Pentingnya substansi praperadilan diperkuat oleh kenyataan bahwa saksi-saksi yang diperiksa pada tahap penyidikan tidak memberikan keterangan terkait pemerasan, gratifikasi, atau suap yang dilakukan oleh SYL kepada FB sesuai dengan UU Nomor 31 Tahun 1999 Tentang Pemberantasan Tindak Pidana Korupsi.
“Selain itu, saksi-saksi yang diperiksa pada tahapan penyidikan, tidak ada satu pun saksi yang memberikan keterangan yang menyatakan mengetahui, melihat, atau mendengar adanya pemerasan, penerimaan gratifikasi atau penerimaan hadiah atau janji atau penyuapan oleh SYL kepada FB, sebagaimana dimaksud dalam Pasal 12 e atau Pasal 12 B atau Pasal 11 UU Nomor 31 Tahun 1999 Tentang Pemberantasan Tindak Pidana Korupsi,” ungkap Ian.
“Bukti berupa foto dianggap tidak memadai sebagai alat bukti sah, karena tidak membuktikan adanya pemerasan, gratifikasi, atau suap, melainkan hanya menunjukkan pertemuan antara SYL dan temannya dengan FB,” lanjutnya.

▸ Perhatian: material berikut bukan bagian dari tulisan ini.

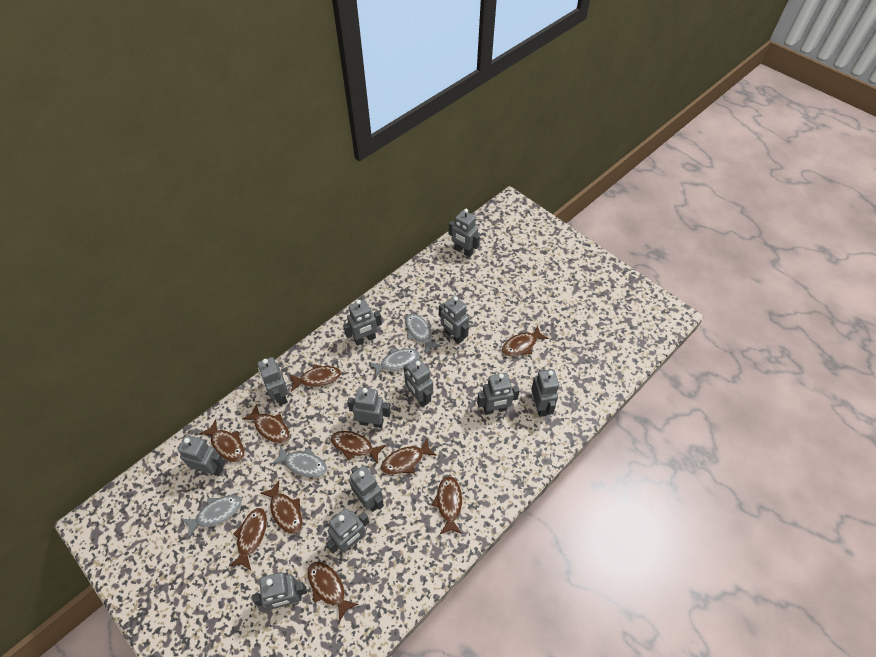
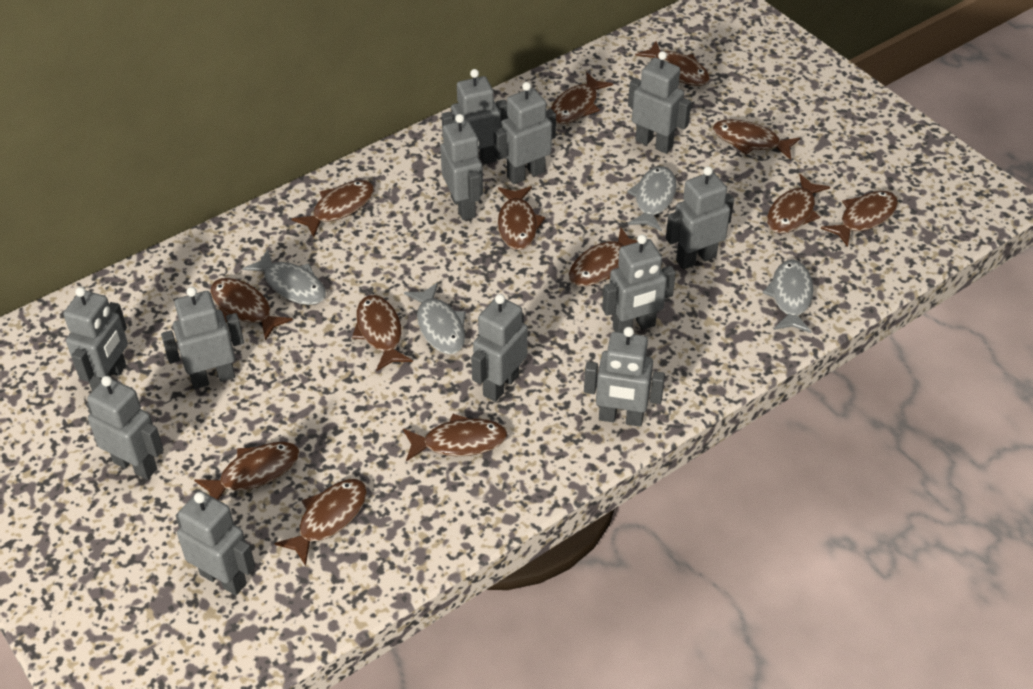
brown fish: 10 -> 13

Pentingnya aspek kualitatif dan kuantitatif dalam alat bukti juga ditekankan, merujuk pada putusan Mahkamah Konstitusi yang menegaskan bahwa alat bukti harus memenuhi kedua unsur tersebut. Dalam hal ini, alat bukti yang digunakan dalam penetapan tersangka FB tidak sesuai dengan standar yang ditetapkan.

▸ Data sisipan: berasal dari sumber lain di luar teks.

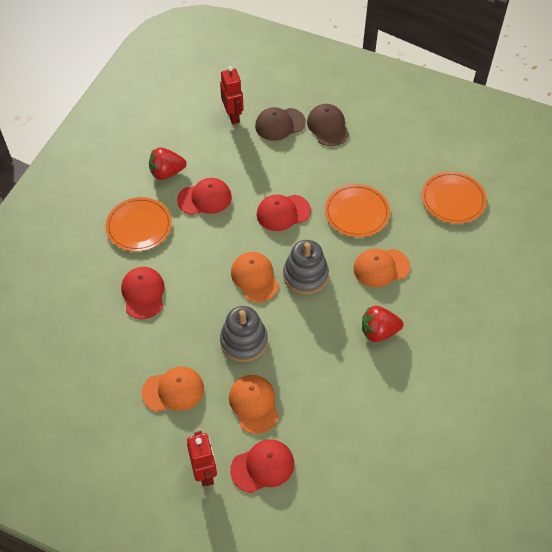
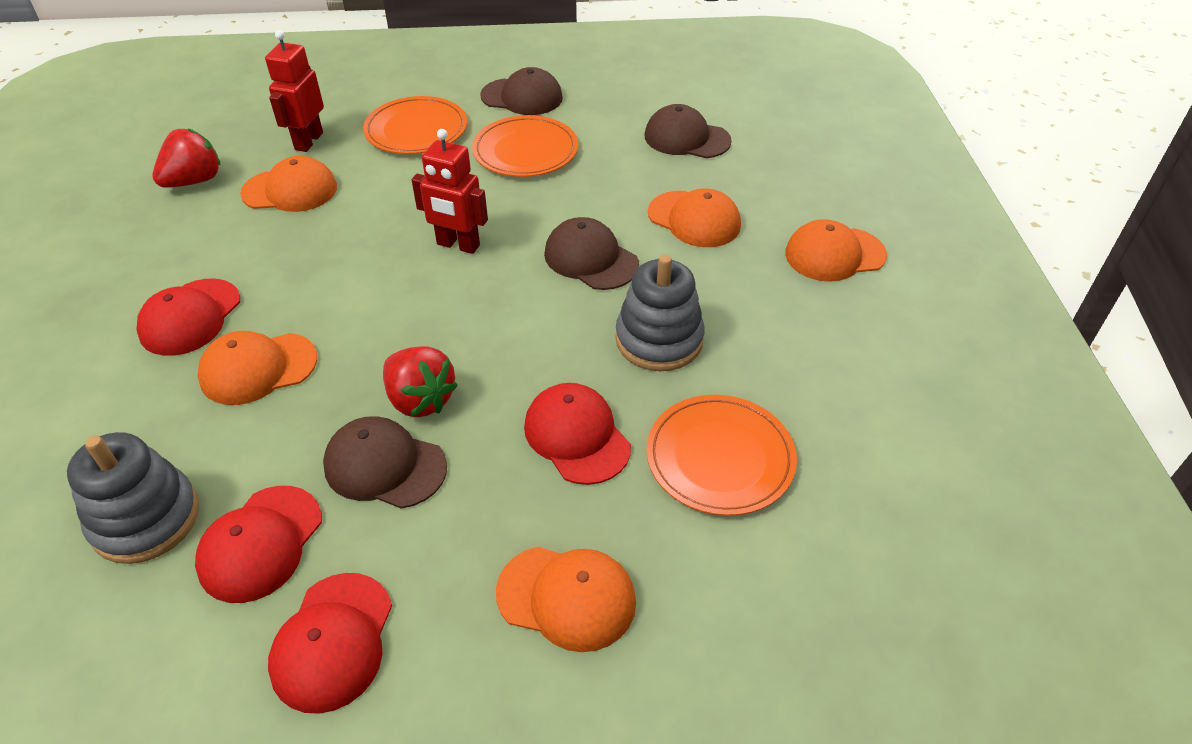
brown cap: 2 -> 4
orange cap: 4 -> 5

“Resi penukaran valuta asing dianggap tidak dapat menunjukkan adanya pemerasan, gratifikasi, atau suap, terutama karena valuta tersebut diperoleh sebelum penanganan perkara dugaan tindak pidana korupsi Kementerian Pertanian pada tahun 2020 hingga 2023,” katanya.
Sebagai hasilnya, penetapan tersangka FB atas dugaan tindak pidana korupsi dianggap tidak sah dan tidak berdasar hukum, mengingat tidak adanya bukti yang memadai untuk mendukung dakwaan sesuai dengan Pasal 12 e, Pasal 12 B, atau Pasal 11 UU Tipikor Jo. Pasal 65 KUHP. Putusan praperadilan diharapkan dapat memberikan kejelasan hukum terkait kasus ini dalam waktu paling lambat 7 hari kerja.
“Dengan demikian penetapan tersangka FB atas dugaan tindak pidana korupsi berupa pemerasan atau penerimaan gratifikasi atau penerimaan hadiah atau janji sebagaimana dimaksud dalam Pasal 12 e atau Pasal 12 B atau Pasal 11 UU Tipikor Jo. Pasal 65 KUHP berdasarkan S.Tap/325/XI/RES.3.3./Ditreskrimsus Tanggal 22 November 2023 tidak sah dan tidak berdasar atas hukum sehingga tidak mempunyai kekuatan mengikat,” pungkasnya.